On Sunday morning, April 25, Reginald Johnson said Shirley woke up, sat on the side of the bed, and was gasping for air. “I told her, ‘Baby, you never want to go to the hospital, but you’re gonna go to the hospital by ambulance or you’re gonna go with me.”

He drove her to Methodist North Hospital. The grim news he received afterward wasn’t reassuring. “They said she was breathing 35 times a minute,” he said. “That was the last time I saw my wife alive until they called me on April 30.”

The McNairs and Reginald Johnson shared their stories on WAVN The Trend 104 FM/1240 AM radio station with host and owner Telisa Franklin and the Rev. Ricky Floyd, a community activist and senior pastor of the Pursuit of God Transformation Center in the Frayser community.

Frayser is located in the 38127 zip code area and has the highest COVID-19 cases in Shelby County, according to the Shelby County Health Department. Black and brown residents comprise the majority. It is one of the least vaccinated communities in the county.

Pastor Floyd has a lot to say about this. He believes the right information is not being disseminated. He said, “I feel there’s not been enough communication through the people who are aware, intelligent, and knowledgeable about the virus.”

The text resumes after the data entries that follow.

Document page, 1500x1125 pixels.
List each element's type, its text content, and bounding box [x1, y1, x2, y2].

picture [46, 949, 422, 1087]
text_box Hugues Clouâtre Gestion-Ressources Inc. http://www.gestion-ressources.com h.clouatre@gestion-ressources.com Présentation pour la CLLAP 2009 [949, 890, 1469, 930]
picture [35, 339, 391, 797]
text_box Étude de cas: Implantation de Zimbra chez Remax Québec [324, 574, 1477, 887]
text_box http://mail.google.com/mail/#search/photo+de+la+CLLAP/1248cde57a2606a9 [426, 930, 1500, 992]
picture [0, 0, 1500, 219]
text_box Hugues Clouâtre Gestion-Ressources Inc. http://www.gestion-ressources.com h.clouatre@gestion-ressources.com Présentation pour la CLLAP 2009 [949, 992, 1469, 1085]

Meanwhile, the coronavirus has mutated into the highly transmissible Delta variant. Its viral load is 1,000 times infectious and deadlier, the experts said. And it’s spreading like wildfire across the U.S. and abroad.

When it comes down to Black and brown people, Pastor Floyd said it’s a matter of “race, politics and economics.” He added: “It’s a dangerous combination for underprivileged people who don’t have access to healthcare.”

He is encouraging the underprivileged – or anybody, for that matter – to get vaccinated. “I’ve led by example,” he said. “I almost felt like God was having me to be an example that gives the rest of them confidence to take it.”

Dale McNair needed that confidence. But COVID-19 had overwhelmed him before he was ready to commit to the shot. “It not only can save your life,” he said, “but it can save the life of your spouse, your children…”

Reginald Johnson concurs. “Get the shot. It may save your life,” he added.